Estratto del documento:
——————

Venerdì sono stati invece spostati in un'area a Tor Vergata, priva di acqua potabile, come "soluzione temporanea in attesa di un incontro con l'amministrazione".

Intanto a Milano è iniziato il "censimento" dei rom presenti nell'area metropolitana, deciso dal Commissario straordinario per l'emergenza rom, il Prefetto Lombardi. Primo atto la schedatura degli abitanti del "campo" di via Impastato. All'alba del 6 giugno, una cinquantina tra agenti della Questura, della Polizia municipale e Carabinieri ha bloccato il "campo", impedendo ai presenti di allontanarsi e procedendo all'acquisizione e alla copiatura dei documenti, normalissime carte di identità rilasciate dal Comune di Milano. Il "campo", infatti, in piena regola, è abitato da 35 persone, tutti cittadini italiani da generazioni e residenti a Milano da decenni.
Per "schedarli" sarebbe stato sufficiente consultare il computer dell'anagrafe.

——————

Esercizio scritto a:
Rispondi in base al brano sul censimento dei rom:
(i) Di che cosa è priva l'area di Tor Vergata?
(ii) Quante persone abitano il "campo" di via Impastato?
(iii) Che cosa sarebbe stato sufficiente consultare per "schedarli"?

Dati registrati:
——————

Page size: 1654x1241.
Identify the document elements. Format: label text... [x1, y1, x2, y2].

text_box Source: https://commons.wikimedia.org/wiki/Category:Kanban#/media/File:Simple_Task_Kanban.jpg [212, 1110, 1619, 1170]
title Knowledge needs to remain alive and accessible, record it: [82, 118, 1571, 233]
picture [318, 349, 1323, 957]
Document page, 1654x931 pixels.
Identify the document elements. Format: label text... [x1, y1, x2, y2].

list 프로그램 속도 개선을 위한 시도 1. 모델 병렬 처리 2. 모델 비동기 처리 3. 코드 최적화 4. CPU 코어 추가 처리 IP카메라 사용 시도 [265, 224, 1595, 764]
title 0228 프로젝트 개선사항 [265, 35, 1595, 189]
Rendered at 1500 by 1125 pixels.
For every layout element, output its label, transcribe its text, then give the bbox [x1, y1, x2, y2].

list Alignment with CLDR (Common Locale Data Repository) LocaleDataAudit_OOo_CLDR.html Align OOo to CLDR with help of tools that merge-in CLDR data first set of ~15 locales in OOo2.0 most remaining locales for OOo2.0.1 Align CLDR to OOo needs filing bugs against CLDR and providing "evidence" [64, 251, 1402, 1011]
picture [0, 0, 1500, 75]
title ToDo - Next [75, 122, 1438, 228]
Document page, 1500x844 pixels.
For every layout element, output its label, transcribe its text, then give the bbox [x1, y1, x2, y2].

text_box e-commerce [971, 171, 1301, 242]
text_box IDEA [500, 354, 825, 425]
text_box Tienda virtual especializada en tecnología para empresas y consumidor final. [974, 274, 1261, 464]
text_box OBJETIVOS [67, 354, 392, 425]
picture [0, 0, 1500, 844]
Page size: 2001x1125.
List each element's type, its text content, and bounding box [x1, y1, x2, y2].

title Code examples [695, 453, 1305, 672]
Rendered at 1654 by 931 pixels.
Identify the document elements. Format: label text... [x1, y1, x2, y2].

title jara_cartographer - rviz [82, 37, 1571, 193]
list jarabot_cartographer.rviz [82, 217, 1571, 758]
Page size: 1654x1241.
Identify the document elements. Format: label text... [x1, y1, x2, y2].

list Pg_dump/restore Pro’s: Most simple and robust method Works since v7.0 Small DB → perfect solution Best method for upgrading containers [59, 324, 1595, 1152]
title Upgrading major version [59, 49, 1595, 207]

——————

Esercizio scritto b: Duplica le righe dei dati registrati: tutto, dalla riga che contiene "Page size: 2001x1125." giù fino all'ultima riga.

Risultato finale a:
(i) Di acqua potabile.
(ii) 35 persone.
(iii) Il computer dell'anagrafe.

Risultato finale b:
Page size: 2001x1125.
List each element's type, its text content, and bounding box [x1, y1, x2, y2].

title Code examples [695, 453, 1305, 672]
Rendered at 1654 by 931 pixels.
Identify the document elements. Format: label text... [x1, y1, x2, y2].

title jara_cartographer - rviz [82, 37, 1571, 193]
list jarabot_cartographer.rviz [82, 217, 1571, 758]
Page size: 1654x1241.
Identify the document elements. Format: label text... [x1, y1, x2, y2].

list Pg_dump/restore Pro’s: Most simple and robust method Works since v7.0 Small DB → perfect solution Best method for upgrading containers [59, 324, 1595, 1152]
title Upgrading major version [59, 49, 1595, 207]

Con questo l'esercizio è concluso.